A media query is a CSS technique that tells a webpage to display specific elements only if a certain condition is true. This means, that when a web page is fetched, the page discovers what the conditions of the device are — for example, what the resolution of the screen is. If the media query discovers that a page is being displayed on a handheld or mobile device with a portrait view, it will display HTML elements such as header tags and the following content, or other page links to that condition, such as: displaying the webpage in a vertical scroll. If the media query discovers that a screen has a landscape orientation and a larger screen, the page will display with a horizontal view that best fits the screen resolution.

Responsive CSS and HTML

Creating responsive web design is done through CSS and HTML to resize, hide, or shrink or enlarge to scale, and make content fluid and movable to meet the needs on any screen or browser size. 

Flexible and Responsive Images and Content

Images and content can now be automatically and fluidly adjusted so that the layout never breaks. This means that images and content can scale to size, or may rotate from portrait to landscape orientation. The fluid grid layout may also:

  • Hide and reveal portions of images or bodies of text;
  • Create tabs or sidebars for bodies of text;
  • Create sliding composite images;
  • Foreground images that scale with the layout.

It is important to note that responsive web design is not plug-and-play. Images, logos, and text still need to be considered for how they will react to a fluid grid. Images could appear as low quality, or text may become unreadable. This curation of page elements in the context of responsiveness is what makes the responsive approach to designing web pages for humans unique.

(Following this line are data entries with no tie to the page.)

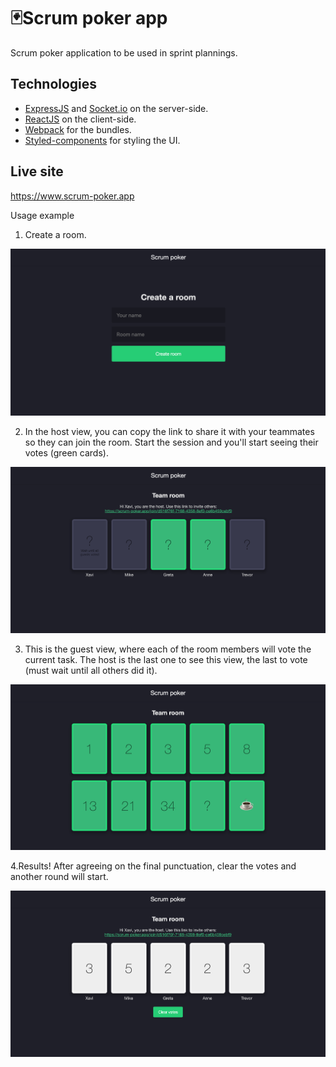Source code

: # 🃏Scrum poker app

Scrum poker application to be used in sprint plannings.

## Technologies

- [ExpressJS](http://expressjs.com/) and [Socket.io](https://socket.io/) on the server-side.
- [ReactJS](reactjs.org) on the client-side.
- [Webpack](https://webpack.js.org/) for the bundles.
- [Styled-components](https://styled-components.com/) for styling the UI.

## Live site

https://www.scrum-poker.app

Usage example

1. Create a room.

![create a room](./readme-assets/create-room.png)

2. In the host view, you can copy the link to share it with your teammates so they can join the room. Start the session and you'll start seeing their votes (green cards).

![host view](./readme-assets/host-view.png)

3. This is the guest view, where each of the room members will vote the current task. The host is the last one to see this view, the last to vote (must wait until all others did it).

![guest view](./readme-assets/guest-view.png)

4.Results! After agreeing on the final punctuation, clear the votes and another round will start.

![results](./readme-assets/results.png)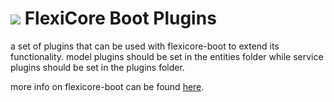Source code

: 
# ![](https://support.wizzdi.com/wp-content/uploads/2020/05/flexicore-icon-extra-small.png) FlexiCore Boot Plugins

a set of plugins that can be used with flexicore-boot to extend its functionality.
model plugins should be set in the entities folder while service plugins should be set in the plugins folder.
 
more info on flexicore-boot can be found [here](https://wizzdi.com).

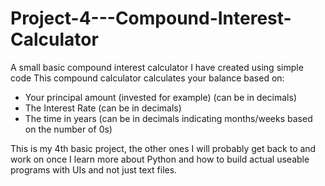 # Project-4---Compound-Interest-Calculator
A small basic compound interest calculator I have created using simple code
 This compound calculator calculates your balance based on: 
 - Your principal amount (invested for example) (can be in decimals)
 - The Interest Rate (can be in decimals)
 - The time in years (can be in decimals indicating months/weeks based on the number of 0s)

This is my 4th basic project, the other ones I will probably get back to and work on once I learn more about Python and how to build actual useable programs with UIs and not just text files.
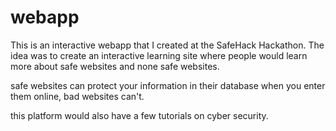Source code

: # webapp

This is an interactive webapp that I created at the SafeHack Hackathon. The idea was to create an interactive learning site where people
would learn more about safe websites and none safe websites. 

safe websites can protect your information in their database when you enter them online, bad websites can't.

this platform would also have a few tutorials on cyber security.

The Future of Responsive Web Design

With the changing landscape of technology and devices and the adoption of different capabilities of interactions such as touch screens, voice commands, and local search becoming more common on a variety of devices, the solutions and designs to making web pages as accessible and user-friendly will continue to develop. Responsive web design is probably not the final answer in meeting user expectations on webpages, but is simply a step in the ever-changing world of devices and creating mobile-friendly experiences online.

Responsive Web Design Example

Responsive designs are typically used for visitors who view a website on their mobile phone or tablet and you can see some of the common sizes of these screens and how our website (pageonepower.com) responds to them.

Mobile:

Mobile P1P1

Tablet (portrait):

Tablet P1P1

Tablet (landscape):

Tablet Landscape P1P1

These responsive designs help provide the best possible experience for our users.